We want to understand how the time to sort grows as the list gets bigger.
Analyze the time complexity of these two sorting approaches.
// Comparison based sorting example (Bubble Sort)
function bubbleSort(arr) {
for (let i = 0; i < arr.length; i++) {
for (let j = 0; j < arr.length - i - 1; j++) {
if (arr[j] > arr[j + 1]) {
[arr[j], arr[j + 1]] = [arr[j + 1], arr[j]];
}
}
}
return arr;
}
// Non-comparison based sorting example (Counting Sort)

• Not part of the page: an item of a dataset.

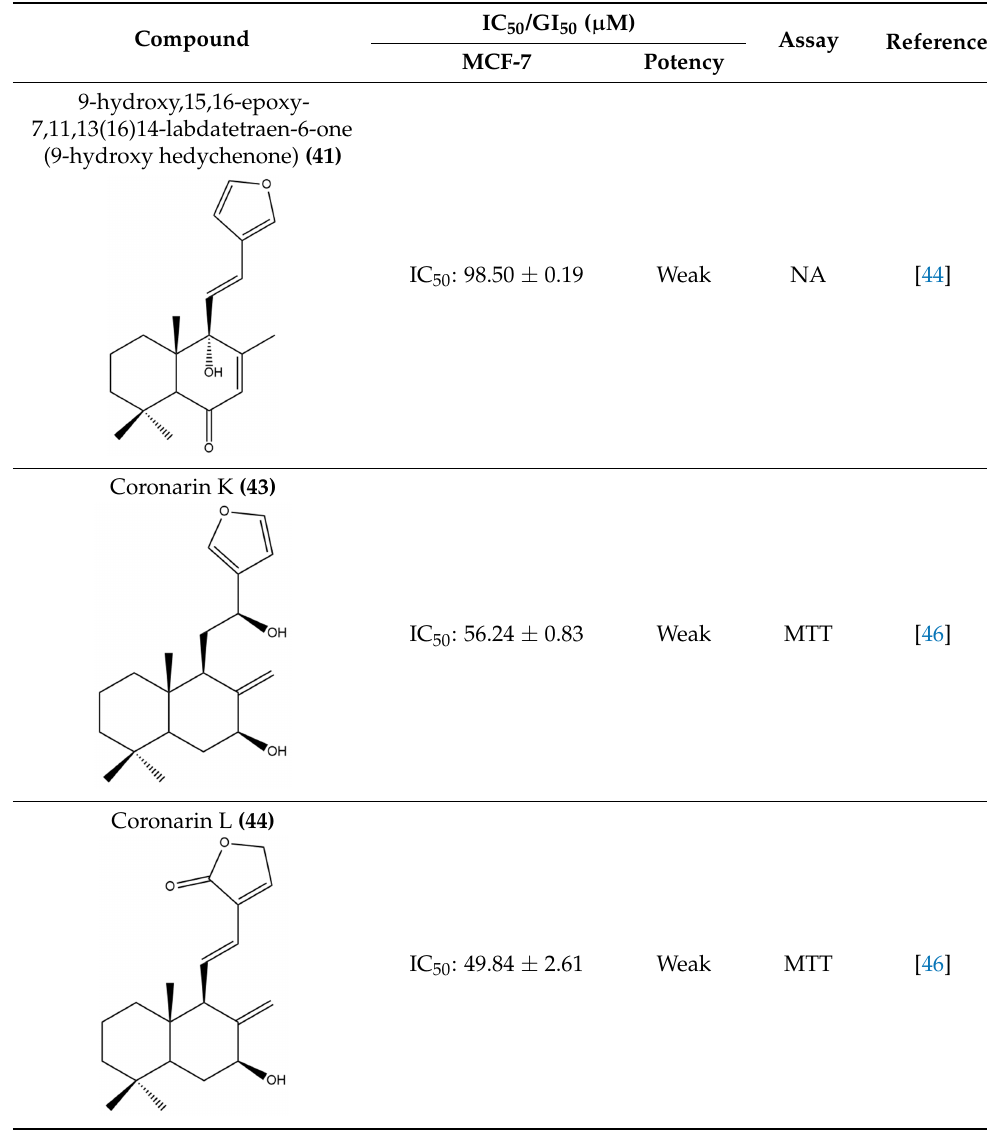
Table 5. Cytotoxic activities of labdane-type diterpenes from the Zingiberaceae against T-47D breast cancer cell line.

function countingSort(arr, max) {
const count = new Array(max + 1).fill(0);
for (let num of arr) count[num]++;
let index = 0;
for (let i = 0; i < count.length; i++) {
while (count[i]-- > 0) {
arr[index++] = i;
}
}
return arr;
}
Bubble Sort compares elements to sort, Counting Sort uses counts without direct comparisons.
Look at the loops and repeated steps in each method.
- Bubble Sort: Two nested loops comparing pairs of elements.
- Counting Sort: One loop to count, one loop to rebuild the array.
- Dominant operation: Bubble Sort's nested comparisons dominate time.
As the list size grows, how does the work increase?
| Input Size (n) | Bubble Sort Ops (approx.) | Counting Sort Ops (approx.) |
|---|---|---|
| 10 | ~100 comparisons | ~10 counts + 10 rebuild |
| 100 | ~10,000 comparisons | ~100 counts + 100 rebuild |
| 1000 | ~1,000,000 comparisons | ~1000 counts + 1000 rebuild |
Bubble Sort grows much faster (square of n), Counting Sort grows roughly linearly with n.
Time Complexity: O(n²) for comparison based (Bubble Sort), O(n + k) for non-comparison based (Counting Sort)
Bubble Sort gets much slower as list grows; Counting Sort stays faster if numbers are in a small range.
[X] Wrong: "All sorting methods take about the same time because they all sort the list."
[OK] Correct: Some methods compare items many times, others use counting tricks that can be much faster for certain data.
Knowing how sorting methods differ helps you choose the right tool and explain your choices clearly in interviews.
What if the input numbers for Counting Sort were very large? How would that affect its time complexity?